■ THE DATA:
-=-=-=-=-
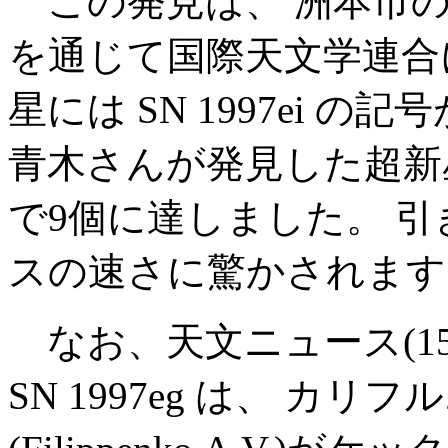
この発見は、 洲本市の
を通じて国際天文学連合
星には SN 1997ei 
青木さんが発見した超新
で9個に達しました。 
スの速さに驚かされます
なお、天文ニュース(1
SN 1997eg は、 カ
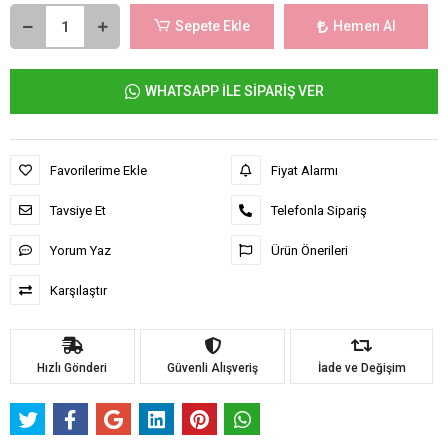
Sepete Ekle
Hemen Al
WHATSAPP İLE SİPARİŞ VER
Favorilerime Ekle
Fiyat Alarmı
Tavsiye Et
Telefonla Sipariş
Yorum Yaz
Ürün Önerileri
Karşılaştır
Hızlı Gönderi
Güvenli Alışveriş
İade ve Değişim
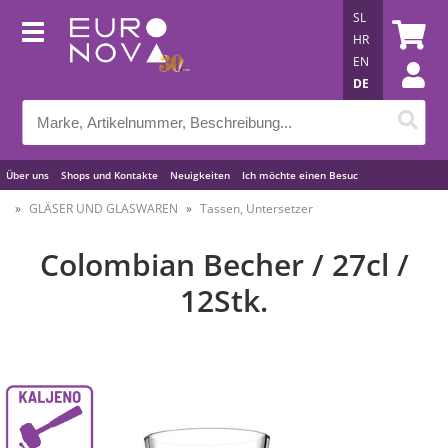
SL
HR
EN
DE
Über uns
Shops und Kontakte
Neuigkeiten
Ich möchte einen Besuc
Nützliche Tipps
GLÄSER UND GLASWAREN
Tassen, Untersetzer
Colombian Becher / 27cl /
12Stk.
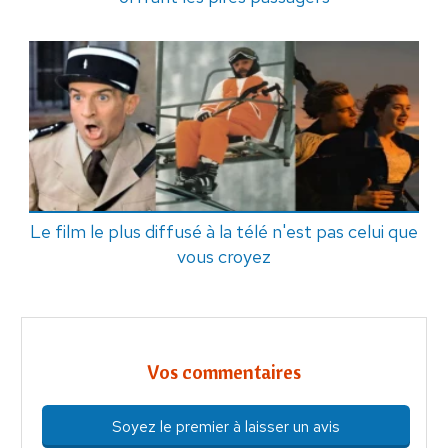
Le film le plus diffusé à la télé n'est pas celui que
vous croyez
Vos commentaires
Soyez le premier à laisser un avis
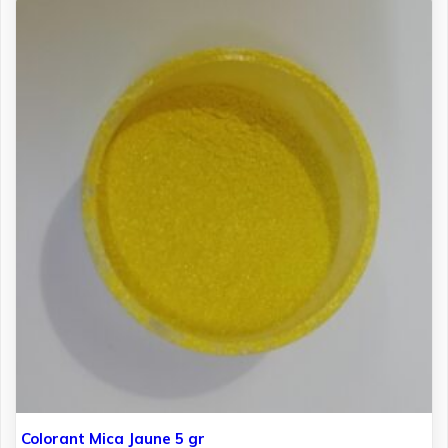
Colorant Mica Jaune 5 gr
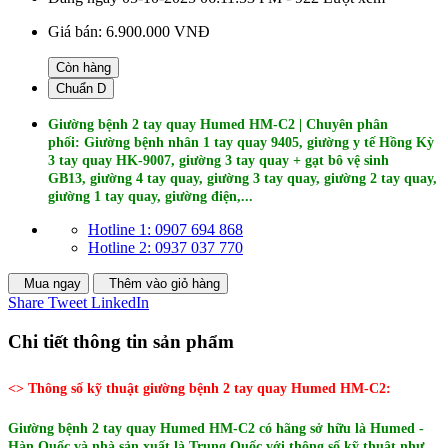
Giá bán:
6.900.000 VNĐ
Còn hàng
Chuẩn D
Giường bệnh 2 tay quay Humed HM-C2 | Chuyên phân
phối: Giường bệnh nhân 1 tay quay 9405, giường y tế Hồng Kỳ
3 tay quay HK-9007, giường 3 tay quay + gạt bô vệ sinh
GB13, giường 4 tay quay, giường 3 tay quay, giường 2 tay quay,
giường 1 tay quay, giường điện,...
Hotline 1: 0907 694 868
Hotline 2: 0937 037 770
Mua ngay
Thêm vào giỏ hàng
Share
Tweet
LinkedIn
Chi tiết thông tin sản phẩm
<> Thông số kỹ thuật giường bệnh 2 tay quay Humed HM-C2:
Giường bệnh 2 tay quay Humed HM-C2 có hãng sở hữu là Humed -
Hàn Quốc và nhà sản xuất là Trung Quốc với thông số kỹ thuật như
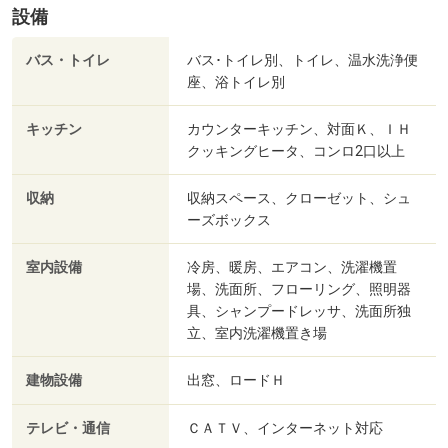
設備
バス・トイレ
バス･トイレ別、トイレ、温水洗浄便
座、浴トイレ別
キッチン
カウンターキッチン、対面Ｋ、ＩＨ
クッキングヒータ、コンロ2口以上
収納
収納スペース、クローゼット、シュ
ーズボックス
室内設備
冷房、暖房、エアコン、洗濯機置
場、洗面所、フローリング、照明器
具、シャンプードレッサ、洗面所独
立、室内洗濯機置き場
建物設備
出窓、ロードＨ
テレビ・通信
ＣＡＴＶ、インターネット対応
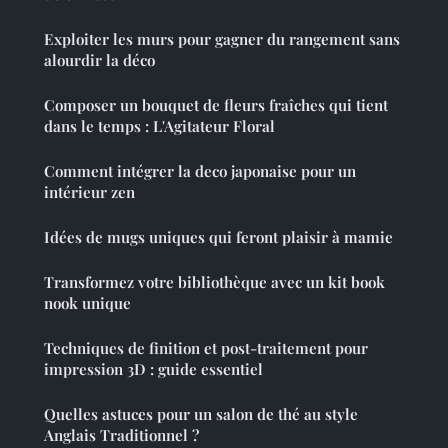
Exploiter les murs pour gagner du rangement sans
alourdir la déco
Composer un bouquet de fleurs fraîches qui tient
dans le temps : L'Agitateur Floral
Comment intégrer la deco japonaise pour un
intérieur zen
Idées de mugs uniques qui feront plaisir à mamie
Transformez votre bibliothèque avec un kit book
nook unique
Techniques de finition et post-traitement pour
impression 3D : guide essentiel
Quelles astuces pour un salon de thé au style
Anglais Traditionnel ?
-=-=-=-=-
■ HOW TO COMPLETE THIS TASK: Each line of the data should be printed again exactly. Please leave pictures out.

■ RESPONSE TO THIS EXERCISE:
この発見は、 洲本市の
を通じて国際天文学連合
星には SN 1997ei 
青木さんが発見した超新
で9個に達しました。 
スの速さに驚かされます
なお、天文ニュース(1
SN 1997eg は、 カ
Sepete Ekle
Hemen Al
WHATSAPP İLE SİPARİŞ VER
Favorilerime Ekle
Fiyat Alarmı
Tavsiye Et
Telefonla Sipariş
Yorum Yaz
Ürün Önerileri
Karşılaştır
Hızlı Gönderi
Güvenli Alışveriş
İade ve Değişim
SL
HR
EN
DE
Über uns
Shops und Kontakte
Neuigkeiten
Ich möchte einen Besuc
Nützliche Tipps
GLÄSER UND GLASWAREN
Tassen, Untersetzer
Colombian Becher / 27cl /
12Stk.
Le film le plus diffusé à la télé n'est pas celui que
vous croyez
Vos commentaires
Soyez le premier à laisser un avis
Colorant Mica Jaune 5 gr
Giá bán:
6.900.000 VNĐ
Còn hàng
Chuẩn D
Giường bệnh 2 tay quay Humed HM-C2 | Chuyên phân
phối: Giường bệnh nhân 1 tay quay 9405, giường y tế Hồng Kỳ
3 tay quay HK-9007, giường 3 tay quay + gạt bô vệ sinh
GB13, giường 4 tay quay, giường 3 tay quay, giường 2 tay quay,
giường 1 tay quay, giường điện,...
Hotline 1: 0907 694 868
Hotline 2: 0937 037 770
Mua ngay
Thêm vào giỏ hàng
Share
Tweet
LinkedIn
Chi tiết thông tin sản phẩm
<> Thông số kỹ thuật giường bệnh 2 tay quay Humed HM-C2:
Giường bệnh 2 tay quay Humed HM-C2 có hãng sở hữu là Humed -
Hàn Quốc và nhà sản xuất là Trung Quốc với thông số kỹ thuật như
設備
バス・トイレ
バス･トイレ別、トイレ、温水洗浄便
座、浴トイレ別
キッチン
カウンターキッチン、対面Ｋ、ＩＨ
クッキングヒータ、コンロ2口以上
収納
収納スペース、クローゼット、シュ
ーズボックス
室内設備
冷房、暖房、エアコン、洗濯機置
場、洗面所、フローリング、照明器
具、シャンプードレッサ、洗面所独
立、室内洗濯機置き場
建物設備
出窓、ロードＨ
テレビ・通信
ＣＡＴＶ、インターネット対応
Exploiter les murs pour gagner du rangement sans
alourdir la déco
Composer un bouquet de fleurs fraîches qui tient
dans le temps : L'Agitateur Floral
Comment intégrer la deco japonaise pour un
intérieur zen
Idées de mugs uniques qui feront plaisir à mamie
Transformez votre bibliothèque avec un kit book
nook unique
Techniques de finition et post-traitement pour
impression 3D : guide essentiel
Quelles astuces pour un salon de thé au style
Anglais Traditionnel ?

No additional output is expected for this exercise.